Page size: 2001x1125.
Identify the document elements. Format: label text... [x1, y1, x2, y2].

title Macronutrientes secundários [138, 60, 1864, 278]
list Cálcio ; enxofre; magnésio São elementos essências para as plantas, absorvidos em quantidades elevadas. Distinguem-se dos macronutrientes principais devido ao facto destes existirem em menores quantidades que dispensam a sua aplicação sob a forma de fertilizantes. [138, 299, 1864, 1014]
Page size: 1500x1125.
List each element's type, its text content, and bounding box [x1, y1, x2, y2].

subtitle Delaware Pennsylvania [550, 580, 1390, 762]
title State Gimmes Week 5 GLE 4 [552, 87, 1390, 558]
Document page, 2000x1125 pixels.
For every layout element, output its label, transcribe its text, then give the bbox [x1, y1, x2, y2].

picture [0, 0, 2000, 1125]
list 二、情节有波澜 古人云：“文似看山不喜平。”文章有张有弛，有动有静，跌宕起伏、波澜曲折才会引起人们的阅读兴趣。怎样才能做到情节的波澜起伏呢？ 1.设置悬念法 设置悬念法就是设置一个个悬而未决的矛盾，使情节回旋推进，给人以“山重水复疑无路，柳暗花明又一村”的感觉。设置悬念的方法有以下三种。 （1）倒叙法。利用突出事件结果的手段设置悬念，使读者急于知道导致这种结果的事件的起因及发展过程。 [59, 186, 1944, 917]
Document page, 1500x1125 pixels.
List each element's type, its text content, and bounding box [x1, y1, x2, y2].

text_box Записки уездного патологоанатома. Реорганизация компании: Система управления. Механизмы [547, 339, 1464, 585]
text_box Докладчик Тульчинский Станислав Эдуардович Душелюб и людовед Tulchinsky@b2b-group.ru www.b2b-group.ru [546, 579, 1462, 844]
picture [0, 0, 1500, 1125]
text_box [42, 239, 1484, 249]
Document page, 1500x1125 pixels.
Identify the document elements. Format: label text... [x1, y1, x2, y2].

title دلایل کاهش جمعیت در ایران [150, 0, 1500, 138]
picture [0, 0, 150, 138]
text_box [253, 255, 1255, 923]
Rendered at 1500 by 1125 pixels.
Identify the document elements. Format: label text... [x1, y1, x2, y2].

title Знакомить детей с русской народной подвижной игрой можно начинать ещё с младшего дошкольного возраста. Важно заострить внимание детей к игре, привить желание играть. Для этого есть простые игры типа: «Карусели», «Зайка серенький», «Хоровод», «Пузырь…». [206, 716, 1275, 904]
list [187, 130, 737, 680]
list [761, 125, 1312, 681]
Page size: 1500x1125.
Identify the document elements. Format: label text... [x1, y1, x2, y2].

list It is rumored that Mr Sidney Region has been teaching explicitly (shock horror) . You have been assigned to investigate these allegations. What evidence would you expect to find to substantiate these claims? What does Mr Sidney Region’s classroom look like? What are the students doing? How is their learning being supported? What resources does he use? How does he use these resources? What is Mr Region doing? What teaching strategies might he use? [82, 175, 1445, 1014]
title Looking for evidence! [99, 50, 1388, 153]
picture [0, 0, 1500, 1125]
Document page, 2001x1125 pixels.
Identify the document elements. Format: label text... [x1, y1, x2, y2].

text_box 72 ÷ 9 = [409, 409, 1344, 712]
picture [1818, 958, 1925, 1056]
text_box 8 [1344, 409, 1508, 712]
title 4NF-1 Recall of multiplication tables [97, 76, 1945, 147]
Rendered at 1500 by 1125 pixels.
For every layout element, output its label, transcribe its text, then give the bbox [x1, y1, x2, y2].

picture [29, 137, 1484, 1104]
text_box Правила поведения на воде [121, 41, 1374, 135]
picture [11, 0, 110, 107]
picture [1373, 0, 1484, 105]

Assignment:
Print all of the material above exactly as given.

Your solution:
Page size: 2001x1125.
Identify the document elements. Format: label text... [x1, y1, x2, y2].

title Macronutrientes secundários [138, 60, 1864, 278]
list Cálcio ; enxofre; magnésio São elementos essências para as plantas, absorvidos em quantidades elevadas. Distinguem-se dos macronutrientes principais devido ao facto destes existirem em menores quantidades que dispensam a sua aplicação sob a forma de fertilizantes. [138, 299, 1864, 1014]
Page size: 1500x1125.
List each element's type, its text content, and bounding box [x1, y1, x2, y2].

subtitle Delaware Pennsylvania [550, 580, 1390, 762]
title State Gimmes Week 5 GLE 4 [552, 87, 1390, 558]
Document page, 2000x1125 pixels.
For every layout element, output its label, transcribe its text, then give the bbox [x1, y1, x2, y2].

picture [0, 0, 2000, 1125]
list 二、情节有波澜 古人云：“文似看山不喜平。”文章有张有弛，有动有静，跌宕起伏、波澜曲折才会引起人们的阅读兴趣。怎样才能做到情节的波澜起伏呢？ 1.设置悬念法 设置悬念法就是设置一个个悬而未决的矛盾，使情节回旋推进，给人以“山重水复疑无路，柳暗花明又一村”的感觉。设置悬念的方法有以下三种。 （1）倒叙法。利用突出事件结果的手段设置悬念，使读者急于知道导致这种结果的事件的起因及发展过程。 [59, 186, 1944, 917]
Document page, 1500x1125 pixels.
List each element's type, its text content, and bounding box [x1, y1, x2, y2].

text_box Записки уездного патологоанатома. Реорганизация компании: Система управления. Механизмы [547, 339, 1464, 585]
text_box Докладчик Тульчинский Станислав Эдуардович Душелюб и людовед Tulchinsky@b2b-group.ru www.b2b-group.ru [546, 579, 1462, 844]
picture [0, 0, 1500, 1125]
text_box [42, 239, 1484, 249]
Document page, 1500x1125 pixels.
Identify the document elements. Format: label text... [x1, y1, x2, y2].

title دلایل کاهش جمعیت در ایران [150, 0, 1500, 138]
picture [0, 0, 150, 138]
text_box [253, 255, 1255, 923]
Rendered at 1500 by 1125 pixels.
Identify the document elements. Format: label text... [x1, y1, x2, y2].

title Знакомить детей с русской народной подвижной игрой можно начинать ещё с младшего дошкольного возраста. Важно заострить внимание детей к игре, привить желание играть. Для этого есть простые игры типа: «Карусели», «Зайка серенький», «Хоровод», «Пузырь…». [206, 716, 1275, 904]
list [187, 130, 737, 680]
list [761, 125, 1312, 681]
Page size: 1500x1125.
Identify the document elements. Format: label text... [x1, y1, x2, y2].

list It is rumored that Mr Sidney Region has been teaching explicitly (shock horror) . You have been assigned to investigate these allegations. What evidence would you expect to find to substantiate these claims? What does Mr Sidney Region’s classroom look like? What are the students doing? How is their learning being supported? What resources does he use? How does he use these resources? What is Mr Region doing? What teaching strategies might he use? [82, 175, 1445, 1014]
title Looking for evidence! [99, 50, 1388, 153]
picture [0, 0, 1500, 1125]
Document page, 2001x1125 pixels.
Identify the document elements. Format: label text... [x1, y1, x2, y2].

text_box 72 ÷ 9 = [409, 409, 1344, 712]
picture [1818, 958, 1925, 1056]
text_box 8 [1344, 409, 1508, 712]
title 4NF-1 Recall of multiplication tables [97, 76, 1945, 147]
Rendered at 1500 by 1125 pixels.
For every layout element, output its label, transcribe its text, then give the bbox [x1, y1, x2, y2].

picture [29, 137, 1484, 1104]
text_box Правила поведения на воде [121, 41, 1374, 135]
picture [11, 0, 110, 107]
picture [1373, 0, 1484, 105]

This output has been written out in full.